04 July 2016

Southward

My time in Auckland complete, I started my exploration of the rest of the country by traveling south, as I will do for most of my time here, a one-way journey from the urban to the less urban to the rural.  Today's destination is Rotorua, a popular vacation spot that is home to a very geothermally active area, and is full of opportunities for thrill seekers, or scenic drivers, such as myself.

The day started off chilly, but not frosty, as I got an early start, and fortunately was heading against traffic as I headed southeast.  I made my first exit, and immediately encountered an hour of fog, so I've no clue how wonderful the scenery there is, but eventually the sun prevailed and I made my way first to Matamata, better known as Hobbiton.

This town, in the Waitomo Region is known for horse racing and dairy farms, and thanks to Peter Jackson, it is now known for the throngs of Hobbit seekers who come to visit.

Originally created for the Lord of the Rings trilogy, and then rebuilt for The Hobbit Trilogy, this set from the movie dedicated to the Shire is now completely open to the public for visiting.  Of course, you can't just drive up, but you meet at a visitor centre and proceed by bus to the set, where you can visit the exterior of dozens of Hobbit holes as you make your way up and down the hillside created for the movies. Your visit ends with a trip to the Green Dragon Inn, where they ply you with a beverage of your choice, and there's even costumes you can put on to recreate your favourite scenes.  As the bus driver said, we picked a cracking day, and the weather was clear and gorgeous. Many other people thought so judging by the volume of buses that arrived. Nevertheless, the tour guide was knowledgeable and entertaining and kept us on path as many in my tour group seemed required by law to take a picture of every single Hobbit hole, even if we had already passed it earlier.  (As an aside, if you take your pictures with a tablet, you look like an idiot.)

After the tour of a thousand pictures, I continued on my journey just another hour to Rotorua, and could immediately smell a hint of sulfur in the air, as you always do near thermal features.  The main public park in town had tufts of smelly steam venting from cordoned off quadrants all around, but tomorrow is where I venture out to see some more interesting features.

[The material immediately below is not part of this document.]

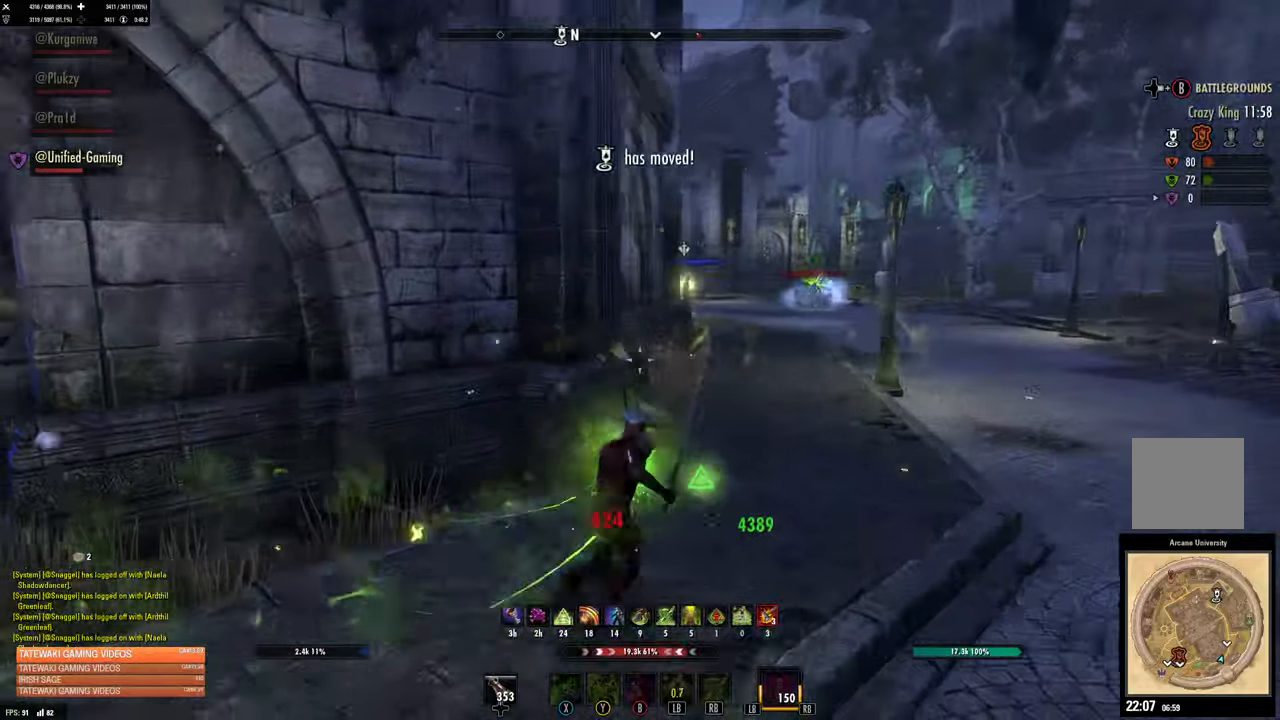
{"dt_ms": 500, "buttons": [], "left_stick": "up-right", "right_stick": "center", "events": [[317, "left_stick", "up-right"]]}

Realizing I hadn't eaten a proper meal since THE meal, I discussed my options at the B&B where I was staying and they properly convinced me to go to the top of the local mountain via gondola for a great dinner and view, and they were right.  There was just enough light left to see the city lights start to twinkle below as I enjoyed my dinner and the visit included a free daytime return trip up the gondola the next day, so I'll head there tomorrow if time allows.